Job:
From the entries below, gather each line containing the word "List".

*** Data for review Section Begins ***

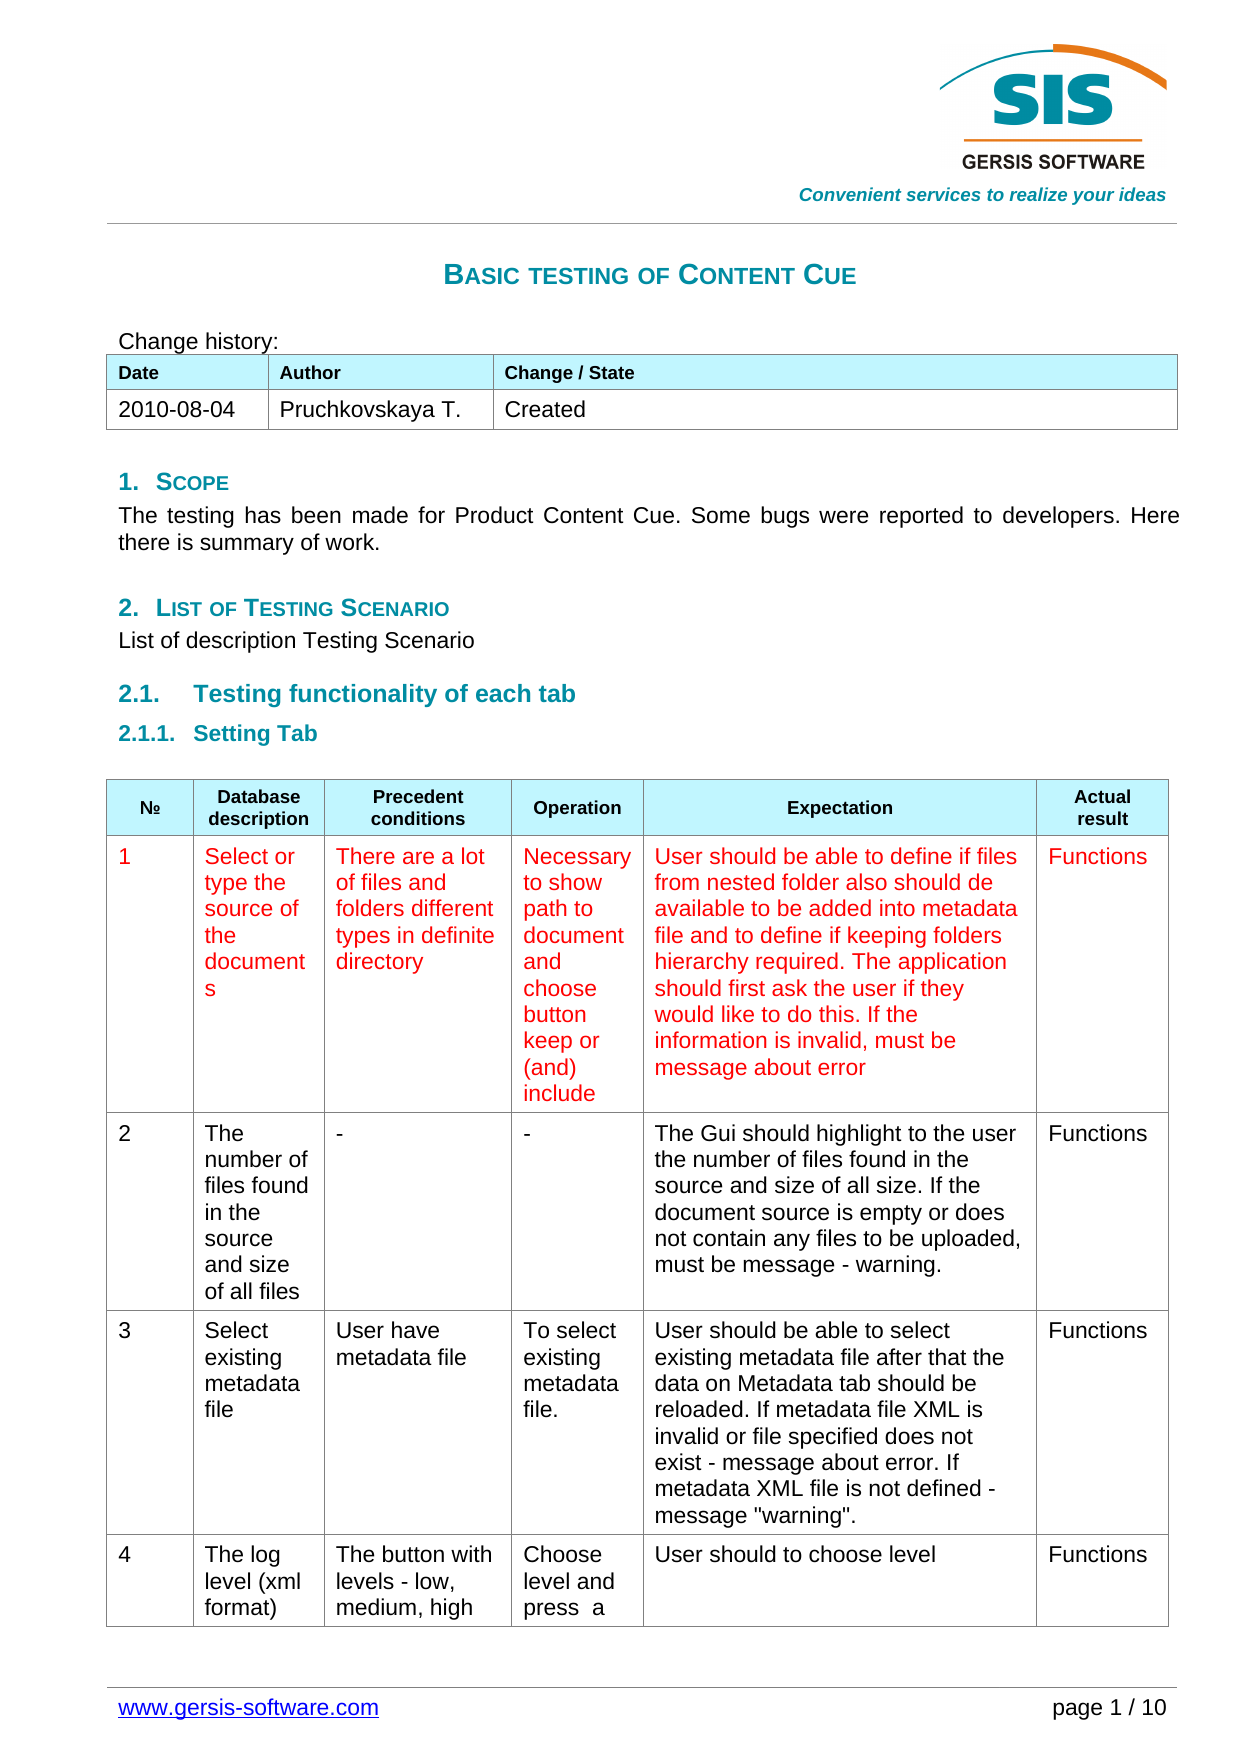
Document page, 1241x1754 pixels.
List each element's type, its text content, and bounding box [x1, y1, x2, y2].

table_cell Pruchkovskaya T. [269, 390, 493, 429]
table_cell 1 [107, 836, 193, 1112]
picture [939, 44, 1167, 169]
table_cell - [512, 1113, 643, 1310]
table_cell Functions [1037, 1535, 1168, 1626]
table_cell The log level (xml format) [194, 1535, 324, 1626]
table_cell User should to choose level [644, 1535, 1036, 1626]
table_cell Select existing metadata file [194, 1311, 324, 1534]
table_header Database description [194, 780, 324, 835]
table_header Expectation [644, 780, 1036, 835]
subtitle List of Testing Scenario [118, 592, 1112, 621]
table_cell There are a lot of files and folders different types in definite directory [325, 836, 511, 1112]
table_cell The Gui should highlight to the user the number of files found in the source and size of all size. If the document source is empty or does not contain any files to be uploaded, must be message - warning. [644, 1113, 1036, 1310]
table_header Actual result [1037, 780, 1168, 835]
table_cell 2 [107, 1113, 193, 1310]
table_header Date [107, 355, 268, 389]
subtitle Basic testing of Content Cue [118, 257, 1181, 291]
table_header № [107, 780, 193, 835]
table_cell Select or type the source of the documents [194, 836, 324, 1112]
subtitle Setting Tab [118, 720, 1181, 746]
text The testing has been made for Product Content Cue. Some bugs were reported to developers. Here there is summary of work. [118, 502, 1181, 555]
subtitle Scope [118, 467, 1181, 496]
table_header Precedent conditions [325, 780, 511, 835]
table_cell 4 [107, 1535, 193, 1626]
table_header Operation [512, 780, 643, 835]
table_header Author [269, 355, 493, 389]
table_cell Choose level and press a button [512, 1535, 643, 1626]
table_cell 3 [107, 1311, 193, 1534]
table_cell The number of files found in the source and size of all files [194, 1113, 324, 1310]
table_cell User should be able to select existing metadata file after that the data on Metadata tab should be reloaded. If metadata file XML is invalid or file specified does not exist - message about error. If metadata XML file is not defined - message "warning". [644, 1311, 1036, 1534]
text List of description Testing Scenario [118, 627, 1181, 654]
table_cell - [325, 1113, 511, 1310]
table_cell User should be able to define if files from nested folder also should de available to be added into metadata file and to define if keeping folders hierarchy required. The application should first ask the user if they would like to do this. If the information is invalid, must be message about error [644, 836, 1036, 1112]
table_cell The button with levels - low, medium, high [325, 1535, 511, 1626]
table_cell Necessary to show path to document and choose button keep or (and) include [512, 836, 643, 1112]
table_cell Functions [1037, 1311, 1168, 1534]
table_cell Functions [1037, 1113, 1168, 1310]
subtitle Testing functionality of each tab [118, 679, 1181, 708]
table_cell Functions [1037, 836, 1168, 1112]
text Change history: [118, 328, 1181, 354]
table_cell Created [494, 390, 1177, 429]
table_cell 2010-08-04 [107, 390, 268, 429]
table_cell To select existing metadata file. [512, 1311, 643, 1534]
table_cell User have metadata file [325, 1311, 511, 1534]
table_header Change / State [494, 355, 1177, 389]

*** Data for review Section Ends ***

Result below:
List each element's type, its text content, and bounding box [x1, y1, x2, y2].
subtitle List of Testing Scenario [118, 592, 1112, 621]
text List of description Testing Scenario [118, 627, 1181, 654]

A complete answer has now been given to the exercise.